La bricoleuse vendait ses petites maisons 20 $ alors que les revendeurs les offraient au coût de 40 $. « Je trouvais qu’ils les vendaient trop cher, mais il semble que c’est la norme dans ce domaine », reconnaît celle qui est née à Saint-Eugène-d’Argentenay, au Lac-Saint-Jean.

Active sur l’ordinateur

« Mon père n’avait pas beaucoup d’instruction, mais il était un homme vaillant et intelligent. J’ai sûrement hérité de sa vaillance. Je n’arrête jamais et je suis très active sur mon ordinateur. J’ai 35 neveux et nièces et je les connais tous. Je prends le temps qu’il faut pour m’informer », dit-elle.

La dame a déjà eu un compte Facebook, mais elle s’est désabonnée. « Il y a trop de monde là-dessus et je me sens obligée de répondre à tout le monde. J’ai cessé ça parce que je passerais mes journées et mes nuits à répondre à tout le monde », confie-t-elle.

Pour ce qui est du secret de la longévité, Rose Laforest croit qu’il faut prendre la vie du bon côté et rester positif quoiqu’il arrive. « Je fais des sorties avec mes amis, mais eux aussi, ils vieillissent et tous ne sont pas aussi en forme que moi. Je ne m’ennuie pas, j’ai toujours quelque chose à faire », fait valoir celle qui veut finir ses jours dans sa maison.

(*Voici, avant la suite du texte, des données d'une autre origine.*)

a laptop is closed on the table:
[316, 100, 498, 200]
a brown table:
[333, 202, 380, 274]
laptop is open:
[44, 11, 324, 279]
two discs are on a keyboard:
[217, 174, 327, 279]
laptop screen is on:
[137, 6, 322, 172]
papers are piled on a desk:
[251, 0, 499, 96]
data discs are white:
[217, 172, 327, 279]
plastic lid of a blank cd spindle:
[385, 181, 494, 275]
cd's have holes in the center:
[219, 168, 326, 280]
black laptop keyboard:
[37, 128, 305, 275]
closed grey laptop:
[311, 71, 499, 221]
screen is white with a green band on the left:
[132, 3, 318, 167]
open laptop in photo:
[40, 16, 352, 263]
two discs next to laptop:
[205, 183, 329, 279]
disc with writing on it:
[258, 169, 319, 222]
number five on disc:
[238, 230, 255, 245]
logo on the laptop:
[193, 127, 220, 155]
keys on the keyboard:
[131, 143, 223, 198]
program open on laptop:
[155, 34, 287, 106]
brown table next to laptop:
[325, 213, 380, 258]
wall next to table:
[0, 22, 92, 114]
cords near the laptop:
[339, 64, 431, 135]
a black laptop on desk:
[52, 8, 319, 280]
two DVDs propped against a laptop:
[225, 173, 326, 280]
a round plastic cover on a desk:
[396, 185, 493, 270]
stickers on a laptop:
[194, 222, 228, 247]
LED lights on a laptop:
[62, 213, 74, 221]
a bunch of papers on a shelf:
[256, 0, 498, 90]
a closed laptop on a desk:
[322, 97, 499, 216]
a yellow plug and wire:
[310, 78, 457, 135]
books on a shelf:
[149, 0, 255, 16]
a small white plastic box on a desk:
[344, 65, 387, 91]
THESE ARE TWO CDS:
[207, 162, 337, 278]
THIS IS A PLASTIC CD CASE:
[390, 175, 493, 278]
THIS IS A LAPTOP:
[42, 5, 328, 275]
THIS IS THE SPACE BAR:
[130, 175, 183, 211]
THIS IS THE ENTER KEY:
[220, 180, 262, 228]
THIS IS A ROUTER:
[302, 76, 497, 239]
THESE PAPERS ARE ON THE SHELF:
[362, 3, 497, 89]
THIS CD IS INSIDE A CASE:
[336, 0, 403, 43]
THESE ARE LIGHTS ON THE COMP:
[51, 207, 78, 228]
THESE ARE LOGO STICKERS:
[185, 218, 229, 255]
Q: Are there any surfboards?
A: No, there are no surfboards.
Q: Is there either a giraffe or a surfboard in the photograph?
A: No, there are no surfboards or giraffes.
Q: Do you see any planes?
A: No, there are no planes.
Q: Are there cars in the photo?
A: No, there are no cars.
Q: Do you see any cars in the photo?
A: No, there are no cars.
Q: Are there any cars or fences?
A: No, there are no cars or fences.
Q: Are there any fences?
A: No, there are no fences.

« La Ville de Saguenay me téléphone tous les matins pour savoir si je vais bien. Si je ne réponds pas, les préposés vont téléphoner deux autres fois aux dix minutes et si je ne réponds pas, ils vont envoyer les policiers à la maison », raconte la dame, pour expliquer qu’elle se sent en sécurité.

« Je trouve que les gens entrent trop tôt dans les foyers pour personnes âgées. C’est beaucoup plus agréable de vivre dans sa maison avec ses souvenirs. Vous savez, on ne se fait pas de nouveaux amis à 90 ans, vaut mieux prendre soin de ceux qu’on a et de garder des liens serrés avec sa famille », affirme-t-elle avec assurance.